*WHAT IS NEEDED*: Convert every one of the lines below into a numbered list, leaving out any blank lines.
:: INFORMATION
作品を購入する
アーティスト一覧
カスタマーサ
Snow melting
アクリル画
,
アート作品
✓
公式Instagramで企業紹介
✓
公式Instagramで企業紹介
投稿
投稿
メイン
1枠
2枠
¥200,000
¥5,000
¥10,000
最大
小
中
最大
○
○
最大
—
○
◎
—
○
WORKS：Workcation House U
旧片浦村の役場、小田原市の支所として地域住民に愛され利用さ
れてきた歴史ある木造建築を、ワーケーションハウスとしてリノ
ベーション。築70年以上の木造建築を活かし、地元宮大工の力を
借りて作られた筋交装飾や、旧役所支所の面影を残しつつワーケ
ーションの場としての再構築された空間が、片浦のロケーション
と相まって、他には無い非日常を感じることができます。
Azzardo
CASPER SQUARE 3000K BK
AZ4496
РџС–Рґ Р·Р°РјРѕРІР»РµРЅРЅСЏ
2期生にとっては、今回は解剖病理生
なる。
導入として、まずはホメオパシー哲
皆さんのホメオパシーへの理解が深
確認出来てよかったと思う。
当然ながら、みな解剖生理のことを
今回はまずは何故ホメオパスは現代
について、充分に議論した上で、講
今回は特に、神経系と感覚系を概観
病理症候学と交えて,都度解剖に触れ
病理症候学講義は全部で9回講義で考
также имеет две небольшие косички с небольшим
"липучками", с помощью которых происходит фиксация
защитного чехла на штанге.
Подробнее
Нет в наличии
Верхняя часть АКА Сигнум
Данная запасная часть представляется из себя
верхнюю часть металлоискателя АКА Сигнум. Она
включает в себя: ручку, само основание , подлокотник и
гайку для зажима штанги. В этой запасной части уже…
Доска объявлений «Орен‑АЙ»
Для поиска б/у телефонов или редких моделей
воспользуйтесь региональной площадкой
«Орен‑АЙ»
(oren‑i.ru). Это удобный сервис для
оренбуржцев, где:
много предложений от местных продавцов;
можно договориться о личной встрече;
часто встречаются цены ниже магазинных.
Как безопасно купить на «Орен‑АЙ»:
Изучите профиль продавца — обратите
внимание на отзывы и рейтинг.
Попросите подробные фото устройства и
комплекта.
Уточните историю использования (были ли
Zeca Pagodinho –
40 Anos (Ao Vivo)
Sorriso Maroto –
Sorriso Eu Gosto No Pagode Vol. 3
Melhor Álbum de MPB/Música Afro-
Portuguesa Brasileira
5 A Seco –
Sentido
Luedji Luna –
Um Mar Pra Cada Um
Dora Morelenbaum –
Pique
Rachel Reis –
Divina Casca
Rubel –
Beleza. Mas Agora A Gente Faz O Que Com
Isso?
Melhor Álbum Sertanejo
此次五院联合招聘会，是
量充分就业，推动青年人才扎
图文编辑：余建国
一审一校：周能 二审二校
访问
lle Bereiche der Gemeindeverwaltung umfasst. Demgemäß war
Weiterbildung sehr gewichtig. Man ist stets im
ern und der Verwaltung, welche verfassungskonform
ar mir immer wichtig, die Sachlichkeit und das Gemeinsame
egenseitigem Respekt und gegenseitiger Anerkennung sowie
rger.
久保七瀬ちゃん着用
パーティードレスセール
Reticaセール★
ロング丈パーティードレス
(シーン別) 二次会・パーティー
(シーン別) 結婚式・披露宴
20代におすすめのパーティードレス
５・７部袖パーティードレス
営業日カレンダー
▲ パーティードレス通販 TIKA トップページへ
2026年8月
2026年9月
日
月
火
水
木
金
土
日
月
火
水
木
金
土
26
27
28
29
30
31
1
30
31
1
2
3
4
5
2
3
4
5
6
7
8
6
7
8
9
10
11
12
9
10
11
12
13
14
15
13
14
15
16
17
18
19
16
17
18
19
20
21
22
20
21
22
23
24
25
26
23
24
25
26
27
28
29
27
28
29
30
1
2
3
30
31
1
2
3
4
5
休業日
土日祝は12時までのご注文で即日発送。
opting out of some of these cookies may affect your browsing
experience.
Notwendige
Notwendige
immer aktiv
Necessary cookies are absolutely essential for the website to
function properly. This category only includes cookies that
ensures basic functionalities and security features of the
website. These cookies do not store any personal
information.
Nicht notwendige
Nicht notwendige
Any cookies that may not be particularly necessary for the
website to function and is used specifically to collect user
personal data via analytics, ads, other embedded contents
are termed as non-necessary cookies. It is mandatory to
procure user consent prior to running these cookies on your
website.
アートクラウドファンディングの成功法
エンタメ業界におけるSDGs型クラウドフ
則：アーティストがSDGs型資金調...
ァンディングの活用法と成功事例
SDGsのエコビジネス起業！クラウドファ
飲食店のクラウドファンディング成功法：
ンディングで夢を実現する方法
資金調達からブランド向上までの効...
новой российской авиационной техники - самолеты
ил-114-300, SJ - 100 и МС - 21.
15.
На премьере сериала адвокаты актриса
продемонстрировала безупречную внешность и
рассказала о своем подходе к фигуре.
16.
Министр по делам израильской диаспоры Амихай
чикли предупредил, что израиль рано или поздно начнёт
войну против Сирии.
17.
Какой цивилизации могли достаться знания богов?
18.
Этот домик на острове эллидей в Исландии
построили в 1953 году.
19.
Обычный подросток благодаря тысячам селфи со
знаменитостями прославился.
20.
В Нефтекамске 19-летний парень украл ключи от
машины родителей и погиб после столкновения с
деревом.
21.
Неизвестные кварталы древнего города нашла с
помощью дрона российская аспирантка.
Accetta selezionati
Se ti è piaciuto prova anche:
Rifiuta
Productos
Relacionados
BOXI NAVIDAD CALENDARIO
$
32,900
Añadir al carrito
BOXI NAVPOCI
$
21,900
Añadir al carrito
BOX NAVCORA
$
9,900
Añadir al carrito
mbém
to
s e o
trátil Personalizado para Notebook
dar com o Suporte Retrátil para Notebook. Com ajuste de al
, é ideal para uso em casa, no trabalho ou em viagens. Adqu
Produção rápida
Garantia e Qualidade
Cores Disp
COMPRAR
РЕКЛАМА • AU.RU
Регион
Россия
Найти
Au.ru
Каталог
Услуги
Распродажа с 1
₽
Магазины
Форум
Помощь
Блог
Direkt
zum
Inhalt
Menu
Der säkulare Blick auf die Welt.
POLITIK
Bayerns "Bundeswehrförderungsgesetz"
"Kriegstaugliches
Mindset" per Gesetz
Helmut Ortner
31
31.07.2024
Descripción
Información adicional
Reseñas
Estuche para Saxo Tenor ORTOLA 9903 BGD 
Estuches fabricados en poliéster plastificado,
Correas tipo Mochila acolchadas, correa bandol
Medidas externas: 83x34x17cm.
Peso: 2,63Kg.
::::
*EXERCISE ANSWER*:
1. 作品を購入する
2. アーティスト一覧
3. カスタマーサ
4. Snow melting
5. アクリル画
6. ,
7. アート作品
8. ✓
9. 公式Instagramで企業紹介
10. ✓
11. 公式Instagramで企業紹介
12. 投稿
13. 投稿
14. メイン
15. 1枠
16. 2枠
17. ¥200,000
18. ¥5,000
19. ¥10,000
20. 最大
21. 小
22. 中
23. 最大
24. ○
25. ○
26. 最大
27. —
28. ○
29. ◎
30. —
31. ○
32. WORKS：Workcation House U
33. 旧片浦村の役場、小田原市の支所として地域住民に愛され利用さ
34. れてきた歴史ある木造建築を、ワーケーションハウスとしてリノ
35. ベーション。築70年以上の木造建築を活かし、地元宮大工の力を
36. 借りて作られた筋交装飾や、旧役所支所の面影を残しつつワーケ
37. ーションの場としての再構築された空間が、片浦のロケーション
38. と相まって、他には無い非日常を感じることができます。
39. Azzardo
40. CASPER SQUARE 3000K BK
41. AZ4496
42. РџС–Рґ Р·Р°РјРѕРІР»РµРЅРЅСЏ
43. 2期生にとっては、今回は解剖病理生
44. なる。
45. 導入として、まずはホメオパシー哲
46. 皆さんのホメオパシーへの理解が深
47. 確認出来てよかったと思う。
48. 当然ながら、みな解剖生理のことを
49. 今回はまずは何故ホメオパスは現代
50. について、充分に議論した上で、講
51. 今回は特に、神経系と感覚系を概観
52. 病理症候学と交えて,都度解剖に触れ
53. 病理症候学講義は全部で9回講義で考
54. также имеет две небольшие косички с небольшим
55. "липучками", с помощью которых происходит фиксация
56. защитного чехла на штанге.
57. Подробнее
58. Нет в наличии
59. Верхняя часть АКА Сигнум
60. Данная запасная часть представляется из себя
61. верхнюю часть металлоискателя АКА Сигнум. Она
62. включает в себя: ручку, само основание , подлокотник и
63. гайку для зажима штанги. В этой запасной части уже…
64. Доска объявлений «Орен‑АЙ»
65. Для поиска б/у телефонов или редких моделей
66. воспользуйтесь региональной площадкой
67. «Орен‑АЙ»
68. (oren‑i.ru). Это удобный сервис для
69. оренбуржцев, где:
70. много предложений от местных продавцов;
71. можно договориться о личной встрече;
72. часто встречаются цены ниже магазинных.
73. Как безопасно купить на «Орен‑АЙ»:
74. Изучите профиль продавца — обратите
75. внимание на отзывы и рейтинг.
76. Попросите подробные фото устройства и
77. комплекта.
78. Уточните историю использования (были ли
79. Zeca Pagodinho –
80. 40 Anos (Ao Vivo)
81. Sorriso Maroto –
82. Sorriso Eu Gosto No Pagode Vol. 3
83. Melhor Álbum de MPB/Música Afro-
84. Portuguesa Brasileira
85. 5 A Seco –
86. Sentido
87. Luedji Luna –
88. Um Mar Pra Cada Um
89. Dora Morelenbaum –
90. Pique
91. Rachel Reis –
92. Divina Casca
93. Rubel –
94. Beleza. Mas Agora A Gente Faz O Que Com
95. Isso?
96. Melhor Álbum Sertanejo
97. 此次五院联合招聘会，是
98. 量充分就业，推动青年人才扎
99. 图文编辑：余建国
100. 一审一校：周能 二审二校
101. 访问
102. lle Bereiche der Gemeindeverwaltung umfasst. Demgemäß war
103. Weiterbildung sehr gewichtig. Man ist stets im
104. ern und der Verwaltung, welche verfassungskonform
105. ar mir immer wichtig, die Sachlichkeit und das Gemeinsame
106. egenseitigem Respekt und gegenseitiger Anerkennung sowie
107. rger.
108. 久保七瀬ちゃん着用
109. パーティードレスセール
110. Reticaセール★
111. ロング丈パーティードレス
112. (シーン別) 二次会・パーティー
113. (シーン別) 結婚式・披露宴
114. 20代におすすめのパーティードレス
115. ５・７部袖パーティードレス
116. 営業日カレンダー
117. ▲ パーティードレス通販 TIKA トップページへ
118. 2026年8月
119. 2026年9月
120. 日
121. 月
122. 火
123. 水
124. 木
125. 金
126. 土
127. 日
128. 月
129. 火
130. 水
131. 木
132. 金
133. 土
134. 26
135. 27
136. 28
137. 29
138. 30
139. 31
140. 1
141. 30
142. 31
143. 1
144. 2
145. 3
146. 4
147. 5
148. 2
149. 3
150. 4
151. 5
152. 6
153. 7
154. 8
155. 6
156. 7
157. 8
158. 9
159. 10
160. 11
161. 12
162. 9
163. 10
164. 11
165. 12
166. 13
167. 14
168. 15
169. 13
170. 14
171. 15
172. 16
173. 17
174. 18
175. 19
176. 16
177. 17
178. 18
179. 19
180. 20
181. 21
182. 22
183. 20
184. 21
185. 22
186. 23
187. 24
188. 25
189. 26
190. 23
191. 24
192. 25
193. 26
194. 27
195. 28
196. 29
197. 27
198. 28
199. 29
200. 30
201. 1
202. 2
203. 3
204. 30
205. 31
206. 1
207. 2
208. 3
209. 4
210. 5
211. 休業日
212. 土日祝は12時までのご注文で即日発送。
213. opting out of some of these cookies may affect your browsing
214. experience.
215. Notwendige
216. Notwendige
217. immer aktiv
218. Necessary cookies are absolutely essential for the website to
219. function properly. This category only includes cookies that
220. ensures basic functionalities and security features of the
221. website. These cookies do not store any personal
222. information.
223. Nicht notwendige
224. Nicht notwendige
225. Any cookies that may not be particularly necessary for the
226. website to function and is used specifically to collect user
227. personal data via analytics, ads, other embedded contents
228. are termed as non-necessary cookies. It is mandatory to
229. procure user consent prior to running these cookies on your
230. website.
231. アートクラウドファンディングの成功法
232. エンタメ業界におけるSDGs型クラウドフ
233. 則：アーティストがSDGs型資金調...
234. ァンディングの活用法と成功事例
235. SDGsのエコビジネス起業！クラウドファ
236. 飲食店のクラウドファンディング成功法：
237. ンディングで夢を実現する方法
238. 資金調達からブランド向上までの効...
239. новой российской авиационной техники - самолеты
240. ил-114-300, SJ - 100 и МС - 21.
241. 15.
242. На премьере сериала адвокаты актриса
243. продемонстрировала безупречную внешность и
244. рассказала о своем подходе к фигуре.
245. 16.
246. Министр по делам израильской диаспоры Амихай
247. чикли предупредил, что израиль рано или поздно начнёт
248. войну против Сирии.
249. 17.
250. Какой цивилизации могли достаться знания богов?
251. 18.
252. Этот домик на острове эллидей в Исландии
253. построили в 1953 году.
254. 19.
255. Обычный подросток благодаря тысячам селфи со
256. знаменитостями прославился.
257. 20.
258. В Нефтекамске 19-летний парень украл ключи от
259. машины родителей и погиб после столкновения с
260. деревом.
261. 21.
262. Неизвестные кварталы древнего города нашла с
263. помощью дрона российская аспирантка.
264. Accetta selezionati
265. Se ti è piaciuto prova anche:
266. Rifiuta
267. Productos
268. Relacionados
269. BOXI NAVIDAD CALENDARIO
270. $
271. 32,900
272. Añadir al carrito
273. BOXI NAVPOCI
274. $
275. 21,900
276. Añadir al carrito
277. BOX NAVCORA
278. $
279. 9,900
280. Añadir al carrito
281. mbém
282. to
283. s e o
284. trátil Personalizado para Notebook
285. dar com o Suporte Retrátil para Notebook. Com ajuste de al
286. , é ideal para uso em casa, no trabalho ou em viagens. Adqu
287. Produção rápida
288. Garantia e Qualidade
289. Cores Disp
290. COMPRAR
291. РЕКЛАМА • AU.RU
292. Регион
293. Россия
294. Найти
295. Au.ru
296. Каталог
297. Услуги
298. Распродажа с 1
299. ₽
300. Магазины
301. Форум
302. Помощь
303. Блог
304. Direkt
305. zum
306. Inhalt
307. Menu
308. Der säkulare Blick auf die Welt.
309. POLITIK
310. Bayerns "Bundeswehrförderungsgesetz"
311. "Kriegstaugliches
312. Mindset" per Gesetz
313. Helmut Ortner
314. 31
315. 31.07.2024
316. Descripción
317. Información adicional
318. Reseñas
319. Estuche para Saxo Tenor ORTOLA 9903 BGD 
320. Estuches fabricados en poliéster plastificado,
321. Correas tipo Mochila acolchadas, correa bandol
322. Medidas externas: 83x34x17cm.
323. Peso: 2,63Kg.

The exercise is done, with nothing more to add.